What happens if you drive the output of a LM78CT05 when the input is not connected

Question

I have a Fairchild LM78M05CT (datasheet) as a 5V regulator for a µC circuit that also has an ICSP port.

The actual circuit is the one in this question: Review of my first ever PCB design for a watering control robot.

I've seen some versions of the 7805 regulator data sheets where the application notes recommend a diode from Vout to Vin in order to protect the device from burning out if the output voltage goes higher than the input. However the datasheet to the Fairchild LM78M05CT doesn't show such a diode in the application notes. Hence I assumed it wasn't necessary with their implementation.

I went to program my device through the ICSP port so I disconnected it from the DC power (Vin to regulator unconnected) and applied +5V and GND to the ICSP header to power the target µC (which drove +5V to Vout of the regulator).

The programming failed, and the target device has a "electronic" smell not present before. Also a LED on the Vin side of the regulator shines indicating a current from Vout to Vin. When I next plugged in the DC cord I got a spark from the ground terminal (and there is a black residue from it on the solder mask) of the DC plug and immediately unplugged the DC cord.
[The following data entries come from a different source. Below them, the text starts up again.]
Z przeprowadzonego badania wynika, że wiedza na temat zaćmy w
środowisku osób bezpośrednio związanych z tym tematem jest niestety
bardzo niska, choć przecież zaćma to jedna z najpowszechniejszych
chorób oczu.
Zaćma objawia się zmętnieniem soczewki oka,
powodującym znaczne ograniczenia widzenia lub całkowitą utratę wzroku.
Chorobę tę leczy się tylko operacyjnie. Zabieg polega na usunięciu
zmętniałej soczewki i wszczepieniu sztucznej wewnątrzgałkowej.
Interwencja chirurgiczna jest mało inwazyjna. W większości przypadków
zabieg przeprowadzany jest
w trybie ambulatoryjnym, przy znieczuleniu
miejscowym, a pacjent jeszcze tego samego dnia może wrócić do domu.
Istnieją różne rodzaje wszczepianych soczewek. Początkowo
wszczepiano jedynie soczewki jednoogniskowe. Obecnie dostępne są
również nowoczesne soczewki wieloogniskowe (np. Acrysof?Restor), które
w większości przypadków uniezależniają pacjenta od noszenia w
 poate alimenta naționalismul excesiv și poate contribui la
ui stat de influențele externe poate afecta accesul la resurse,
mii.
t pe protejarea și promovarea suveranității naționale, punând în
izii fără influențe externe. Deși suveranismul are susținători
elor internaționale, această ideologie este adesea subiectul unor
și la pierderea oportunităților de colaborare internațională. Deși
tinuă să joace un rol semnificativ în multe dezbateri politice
Further I measure (in situ) only 500R or so between the Vout and GND pins on the regulator both ways which is much less than what I would have expected.

So my questions are:

1. Is my regulator shot?
2. Did I actually need the diode from Vout to Vin (would that have protected my device) in order to be able to program with ICSP?
3. Should I have had the DC power connected to the target? I would have to have had 5V and GND between the target and programmer (arduino working as ISP) to ensure matching signal levels so I would have had two +5V drivers.
4. Any other measurements I should make?

Status Update: Appears that I also bricked the DC adapter, LED doesn't come on and no voltage on terminals. Desoldered the regulator, all pin combinations with polarity measure within tolerance of a new one and it doesn't smell. Applied 5V over ICSP again with DC plug removed and no regulator mounted, smell came back and power LED lit up indicating RL1 is providing 5V on pin 11 in the circuit linked up top. Also the relay smells funny.

Answer 1

It seems rather unlikely to me that this is the cause. The output voltage has to be greater than the reverse breakdown of the B-E junctions in the regulator to cause damage, and 5V is not. There also has to be significant current flowing back (both conditions are necessary for damage to occur).

For example, the TI datasheet specifically says:

I suggest proceeding with caution and looking for something else that may have caused what appears to be significant damage. For example, reversed power connections.

Answer 2

Bad news - You probably need the diode. The 7805 has an emitter follower on the output stage, so you have probably let the smoke out. I have blown this specific part with the charge from large output decoupling capacitors when the input was shorted. I'm not sure how you damaged your target.

For ICSP, you can add the diode but realize your programmer will have to power whatever is on the back side, or you can select the target's vdd on some programmers. However, I usually put a blocking Schottky diode in series with the output.